Uniform distribution
A uniform prior model can be specified using the 'uniform' type prior model
prior{1}.type='uniform';
The only parameters needed are the minimum (min
) and maximum (max
)
values. A 1D uniform distribution between -1 and 1 can be specified as
prior{1}.type='uniform';
prior{1}.min=-1;
prior{1}.max=1;
Random walk using sequential Gibbs sampling
A random walk in the uniform prior (as in any supported prior type) can be obtained using sequential Gibbs sampling:
%% seq gibbs
prior{1}.seq_gibbs.step=0.2;
N=1000;
m_all=zeros(1,N);
[m,prior]=sippi_prior(prior);
for i=1:1000;
[m,prior]=sippi_prior(prior,m);
m_all(i)=m{1};
subplot(1,2,1);plot(1:i,m_all(1:i));
end
xlabel('Iteration #')
ylabel('m_1')
Higher order model
By setting the x
, y
, and z
parameter, a higher order prior
(uncorrelated) can be set.

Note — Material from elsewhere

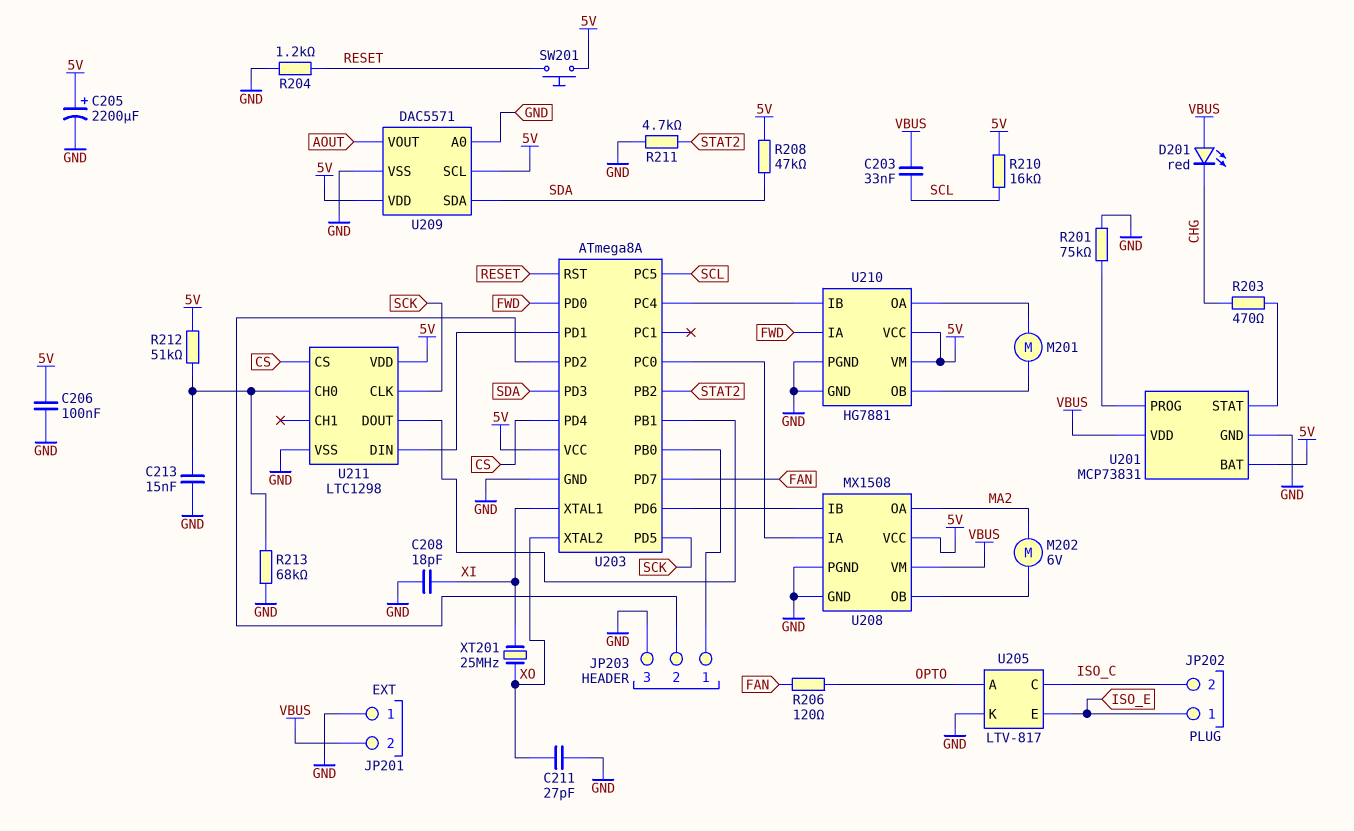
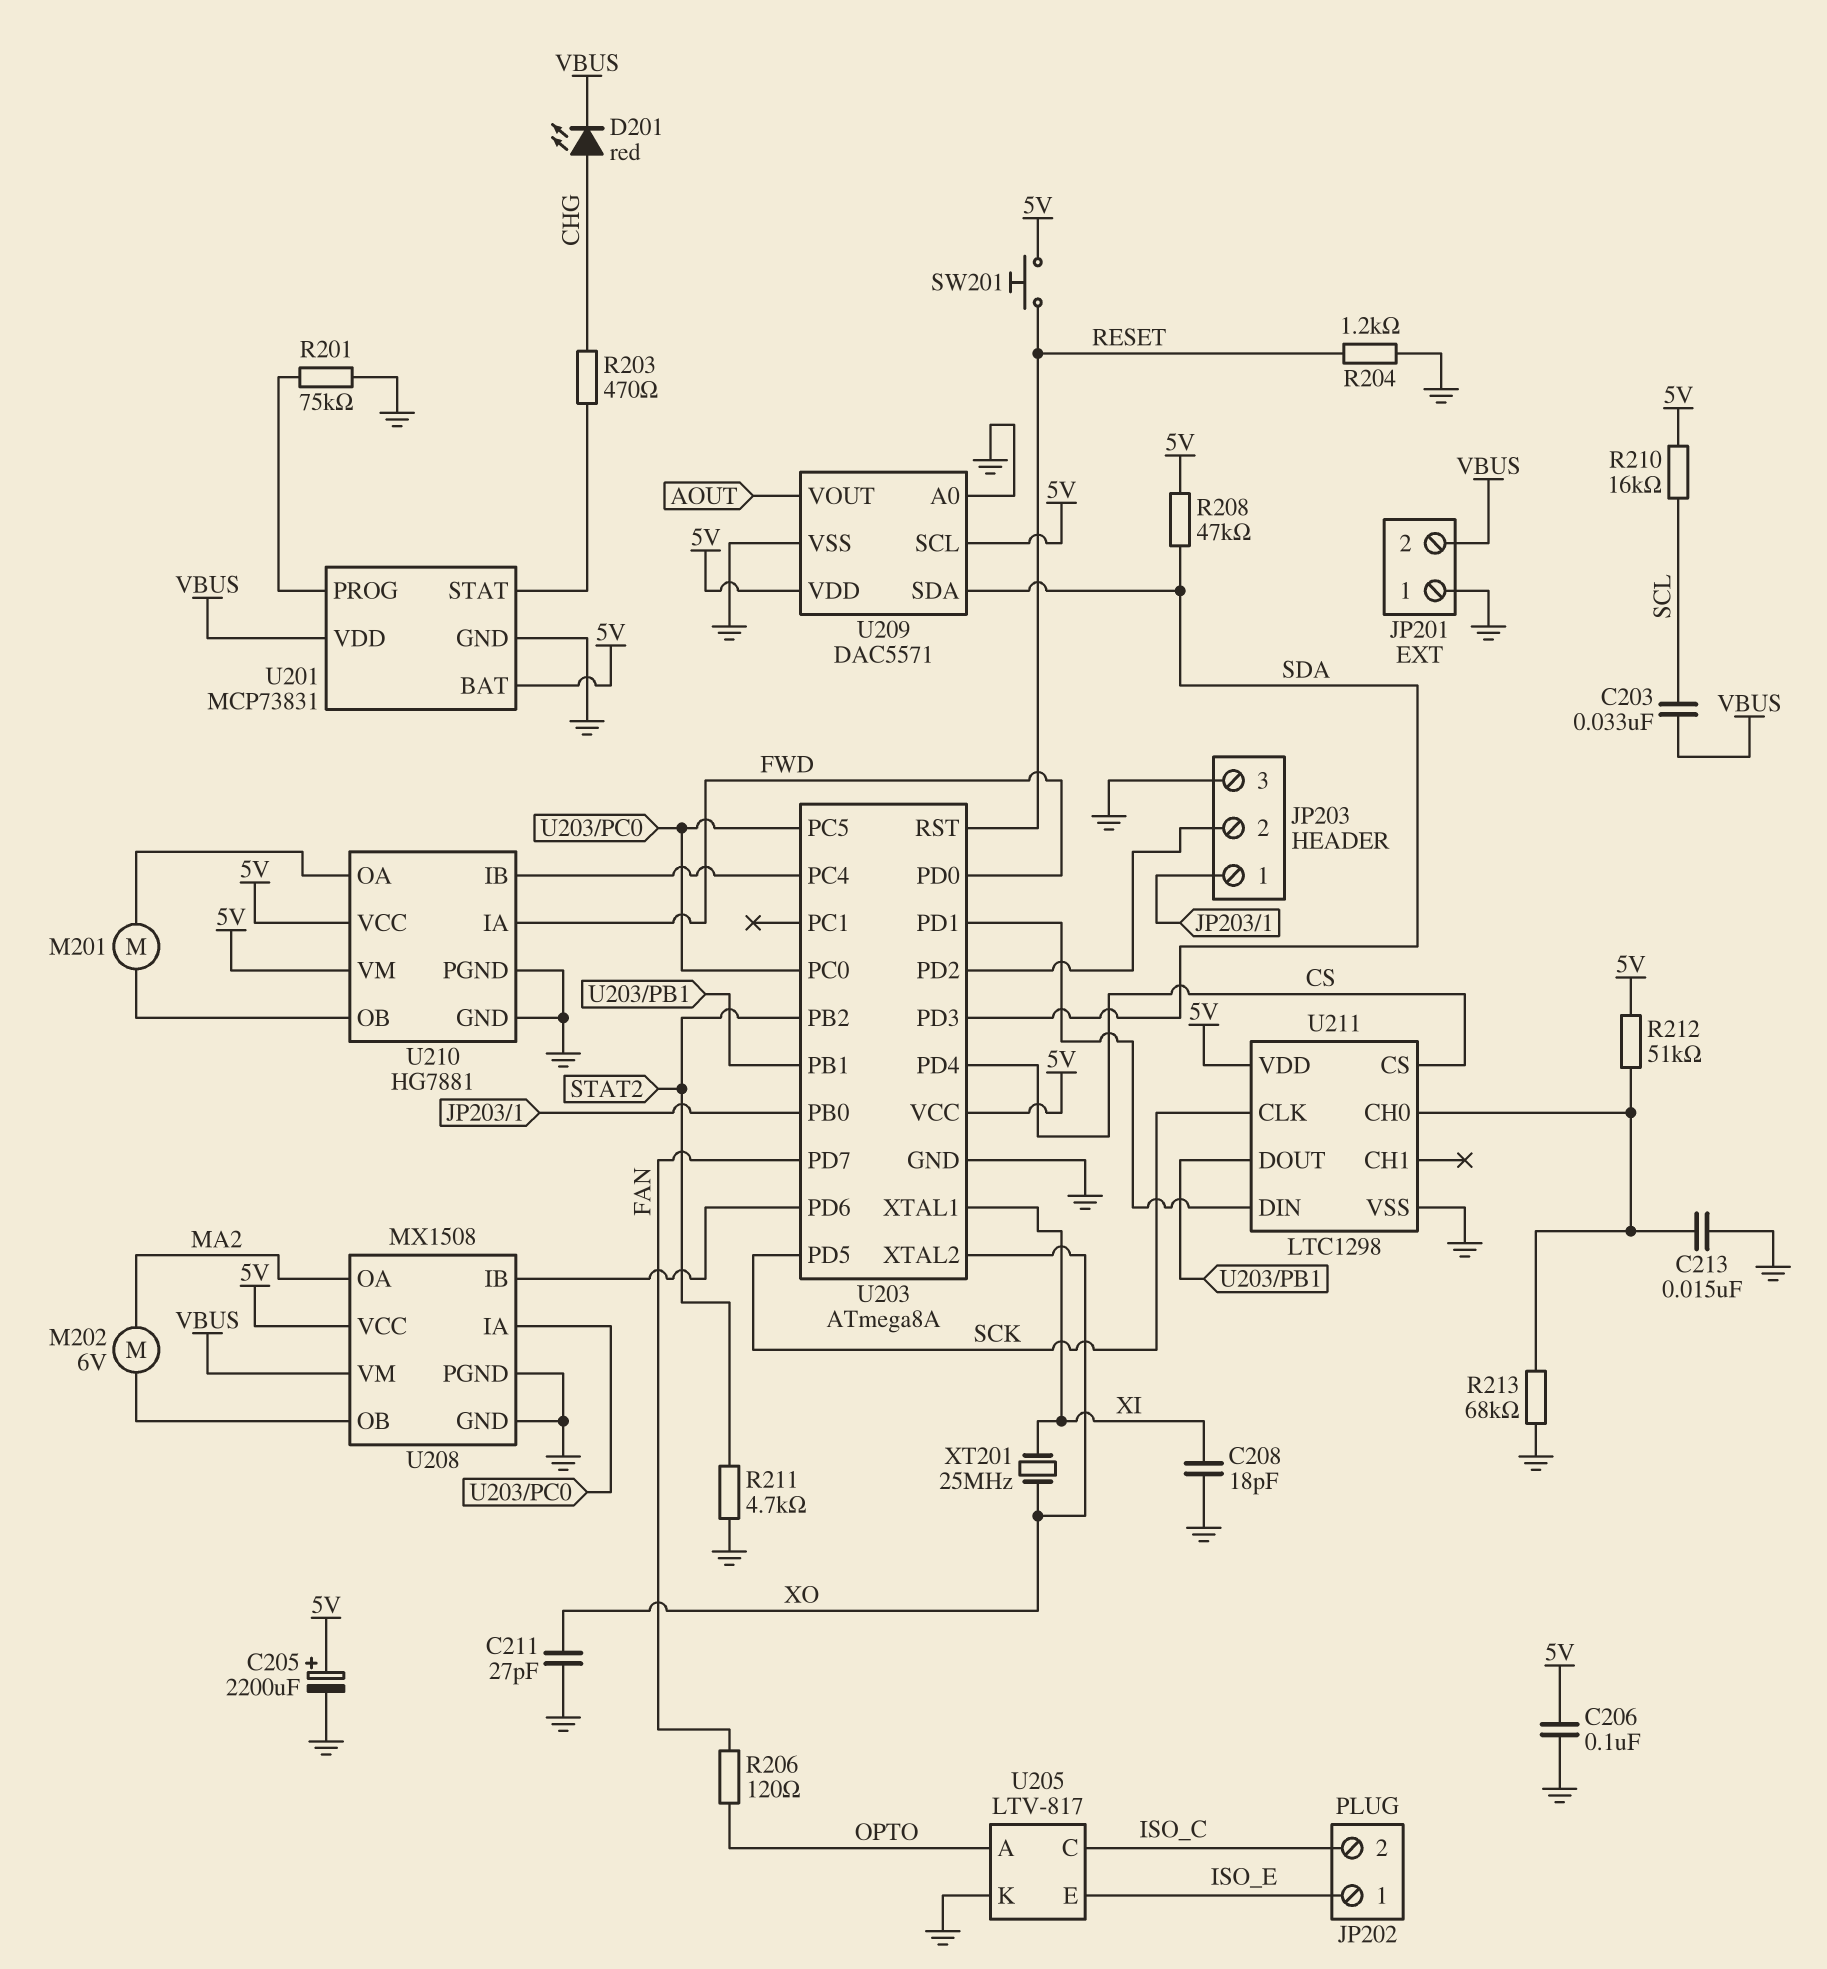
D201: LED red (A VBUS, K CHG) -> LED red (A CHG, K VBUS)
U203 pin PC5: SCL -> U203/PC0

For example 3 independent model parameters
with a uniform prior distribution between 20 and 50, can be defined as
prior{1}.type='uniform';
prior{1}.x=[1 2 3];
prior{1}.min=20;
prior{1}.max=50;
Note that using the 'uniform' type priori model, is slightly more computational efficient than using a 'gaussian' type prior model with a high norm.